──────── MATERIALS PROVIDED ────────

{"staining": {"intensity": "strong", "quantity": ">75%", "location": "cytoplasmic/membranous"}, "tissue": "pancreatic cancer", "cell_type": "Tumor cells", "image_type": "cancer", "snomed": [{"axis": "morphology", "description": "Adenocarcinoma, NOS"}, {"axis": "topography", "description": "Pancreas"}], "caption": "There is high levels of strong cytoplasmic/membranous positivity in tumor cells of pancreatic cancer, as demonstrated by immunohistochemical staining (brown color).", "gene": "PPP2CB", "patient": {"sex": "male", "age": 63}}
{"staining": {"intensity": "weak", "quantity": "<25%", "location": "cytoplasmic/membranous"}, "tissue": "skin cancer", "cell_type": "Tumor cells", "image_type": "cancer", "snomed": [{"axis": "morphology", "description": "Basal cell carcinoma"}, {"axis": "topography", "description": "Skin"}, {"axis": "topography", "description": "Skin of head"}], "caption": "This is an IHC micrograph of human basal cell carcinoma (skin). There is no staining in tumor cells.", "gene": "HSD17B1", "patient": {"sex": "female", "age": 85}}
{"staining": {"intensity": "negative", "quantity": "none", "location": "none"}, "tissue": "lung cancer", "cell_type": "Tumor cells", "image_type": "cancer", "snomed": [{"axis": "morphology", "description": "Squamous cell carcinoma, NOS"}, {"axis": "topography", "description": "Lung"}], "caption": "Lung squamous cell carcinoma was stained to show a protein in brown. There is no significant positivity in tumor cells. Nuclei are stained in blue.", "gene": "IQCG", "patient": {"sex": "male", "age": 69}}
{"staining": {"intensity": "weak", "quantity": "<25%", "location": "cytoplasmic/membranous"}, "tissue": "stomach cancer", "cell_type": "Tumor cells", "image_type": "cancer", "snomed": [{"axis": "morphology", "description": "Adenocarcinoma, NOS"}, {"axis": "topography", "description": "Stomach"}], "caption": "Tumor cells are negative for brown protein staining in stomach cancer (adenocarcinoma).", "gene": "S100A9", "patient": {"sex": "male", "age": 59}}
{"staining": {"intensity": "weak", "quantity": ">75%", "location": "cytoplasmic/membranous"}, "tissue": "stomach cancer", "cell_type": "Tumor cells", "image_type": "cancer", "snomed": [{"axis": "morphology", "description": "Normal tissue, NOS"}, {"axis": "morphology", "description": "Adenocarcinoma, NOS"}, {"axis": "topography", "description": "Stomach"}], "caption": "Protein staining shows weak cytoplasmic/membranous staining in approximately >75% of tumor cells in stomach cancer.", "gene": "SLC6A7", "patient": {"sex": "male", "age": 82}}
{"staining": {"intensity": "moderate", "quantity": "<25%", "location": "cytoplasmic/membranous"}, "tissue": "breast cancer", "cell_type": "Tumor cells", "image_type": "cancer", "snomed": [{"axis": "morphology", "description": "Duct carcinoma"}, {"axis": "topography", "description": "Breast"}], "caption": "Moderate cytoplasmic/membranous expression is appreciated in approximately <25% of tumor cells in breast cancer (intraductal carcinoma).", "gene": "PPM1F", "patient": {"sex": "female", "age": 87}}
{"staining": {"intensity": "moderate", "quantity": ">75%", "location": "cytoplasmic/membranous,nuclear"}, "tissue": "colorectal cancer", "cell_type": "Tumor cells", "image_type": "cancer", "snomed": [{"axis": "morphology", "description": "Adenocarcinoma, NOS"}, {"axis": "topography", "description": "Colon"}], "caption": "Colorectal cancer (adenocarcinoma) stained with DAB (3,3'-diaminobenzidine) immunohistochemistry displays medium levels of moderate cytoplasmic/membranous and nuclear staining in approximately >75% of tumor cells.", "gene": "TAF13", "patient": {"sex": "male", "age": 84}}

────────

WHAT YOU NEED TO DO
Find and copy each line above holding "moderate".

FINISHED EXERCISE
{"staining": {"intensity": "moderate", "quantity": "<25%", "location": "cytoplasmic/membranous"}, "tissue": "breast cancer", "cell_type": "Tumor cells", "image_type": "cancer", "snomed": [{"axis": "morphology", "description": "Duct carcinoma"}, {"axis": "topography", "description": "Breast"}], "caption": "Moderate cytoplasmic/membranous expression is appreciated in approximately <25% of tumor cells in breast cancer (intraductal carcinoma).", "gene": "PPM1F", "patient": {"sex": "female", "age": 87}}
{"staining": {"intensity": "moderate", "quantity": ">75%", "location": "cytoplasmic/membranous,nuclear"}, "tissue": "colorectal cancer", "cell_type": "Tumor cells", "image_type": "cancer", "snomed": [{"axis": "morphology", "description": "Adenocarcinoma, NOS"}, {"axis": "topography", "description": "Colon"}], "caption": "Colorectal cancer (adenocarcinoma) stained with DAB (3,3'-diaminobenzidine) immunohistochemistry displays medium levels of moderate cytoplasmic/membranous and nuclear staining in approximately >75% of tumor cells.", "gene": "TAF13", "patient": {"sex": "male", "age": 84}}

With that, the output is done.